Torsti stared at him. Grandfather really didn’t understand. But maybe it was unfair to expect him to. Unlike Torsti, he hadn’t grown up with Mom coming home and talking about her job at the Long Reflection Committee. Over and over, she had explained what a special time this was in the human history. Things no longer hung in balance, existential threats—pandemics, bioterror, rogue AIs—had been overcome. It was time to look toward the deep future and decide humanity’s destiny.

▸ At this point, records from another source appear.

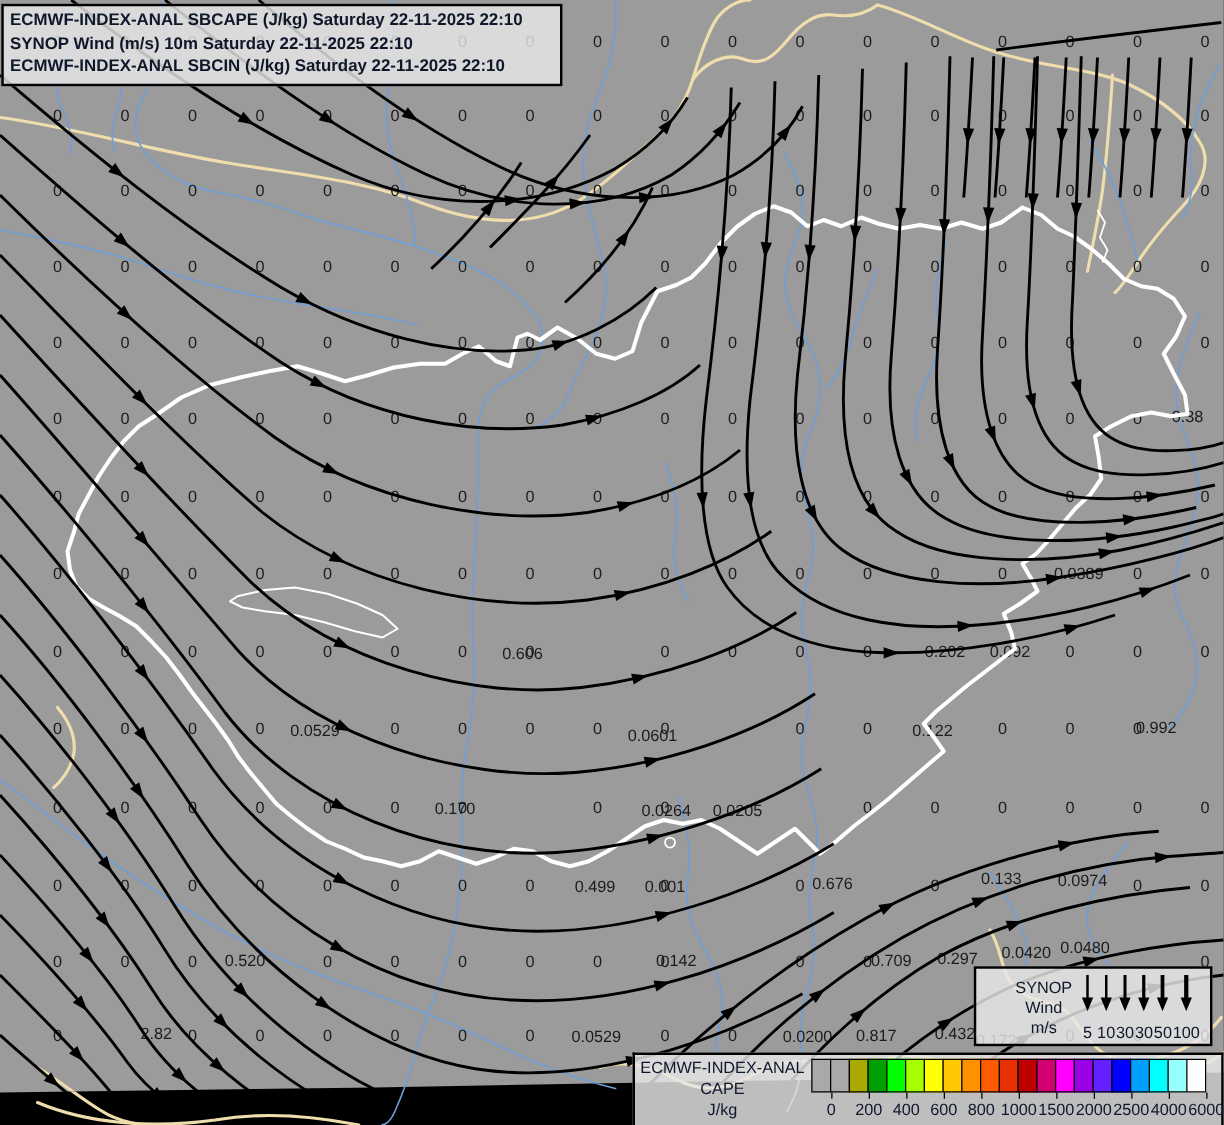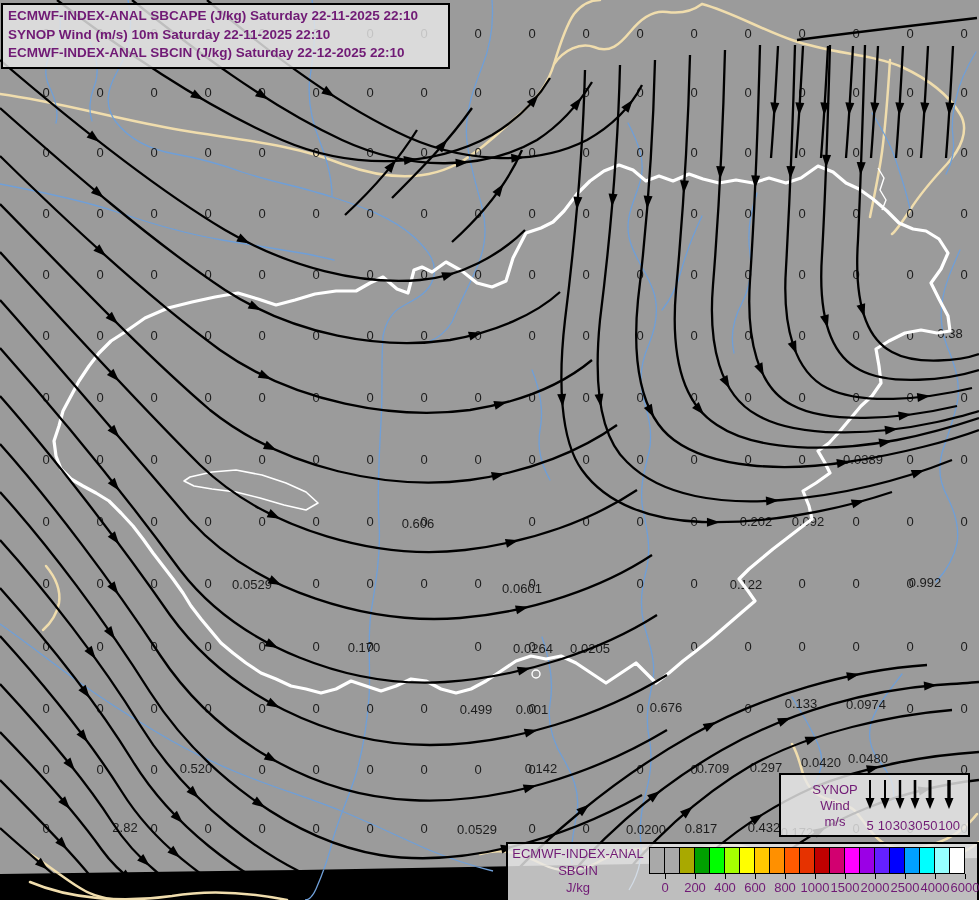"ECMWF-INDEX-ANAL SBCAPE (J/kg) Saturday" .panel { color: #701a75 -> #0f172a }
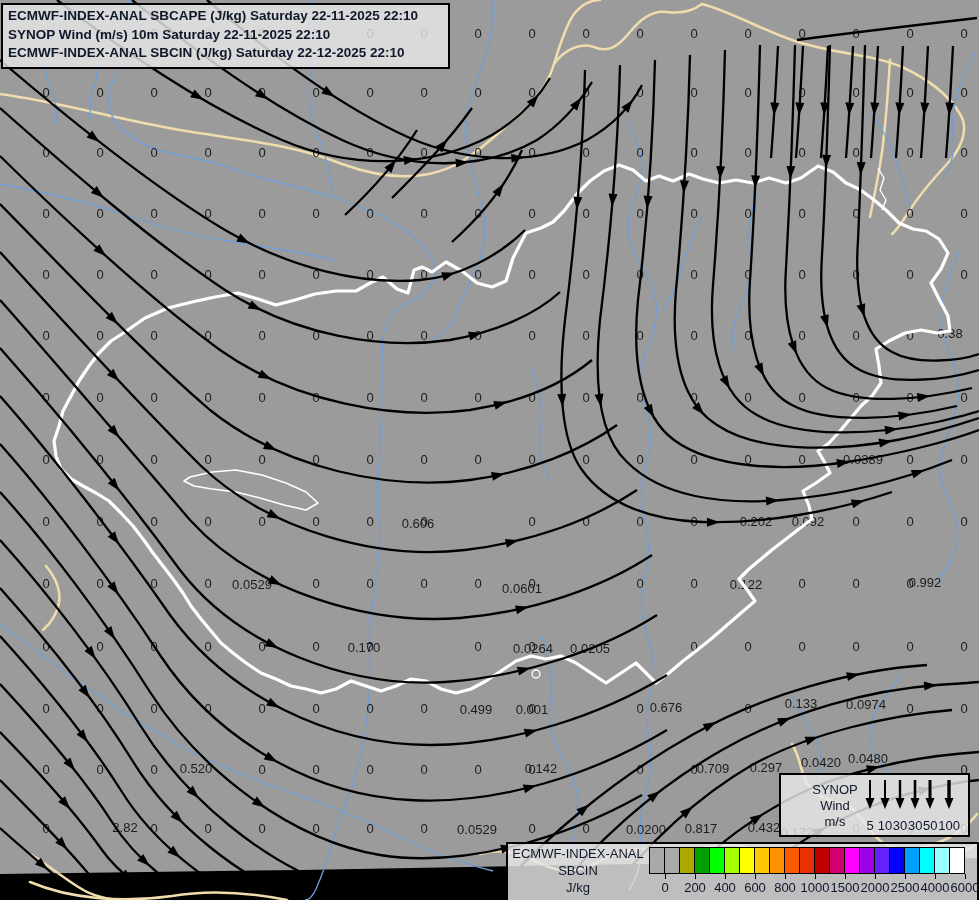"ECMWF-INDEX-ANAL SBCIN (J/kg) Saturday" div { text: 22-12-2025 -> 22-11-2025 }
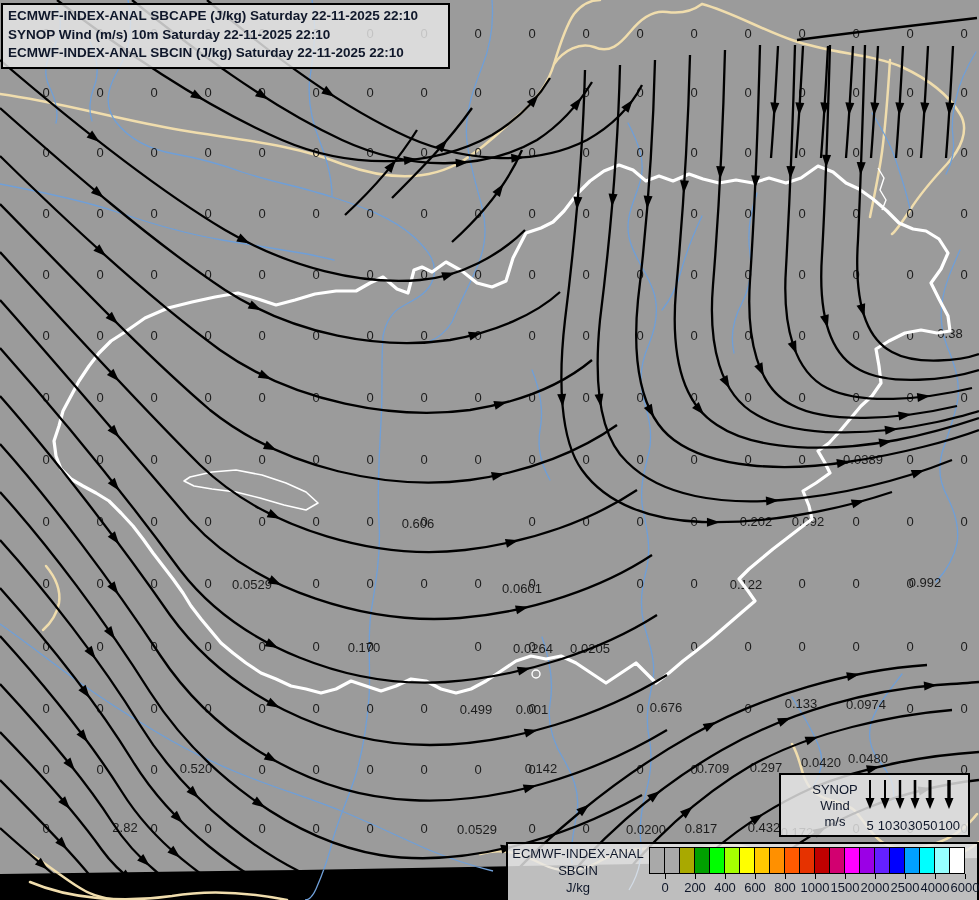"SBCIN" div { text: SBCIN -> CAPE }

Torsti had loved it, and had devoured everything the Committee published that Mom let him read. He had even started contributing ideas to the Committee’s open simulations that mapped out possible futures, millions of years ahead. He had spent countless hours wandering through the virtual worlds, until his parents disabled his opto. And even then, his imagination kept going, conjuring images of things to come.
GRANDFATHER DIDN’T REALIZE THAT THE VACCINE WAS JUST THE FIRST STEP. THECommittee scenarios were clear. If you extended your life by just a decade or two, the next set of longevity technologies would come along—not just to prevent aging but to restore youth—and so on. Longevity escape velocity, it was called. If you made it just a little bit further, you could travel to the stars, live as long as the universe itself.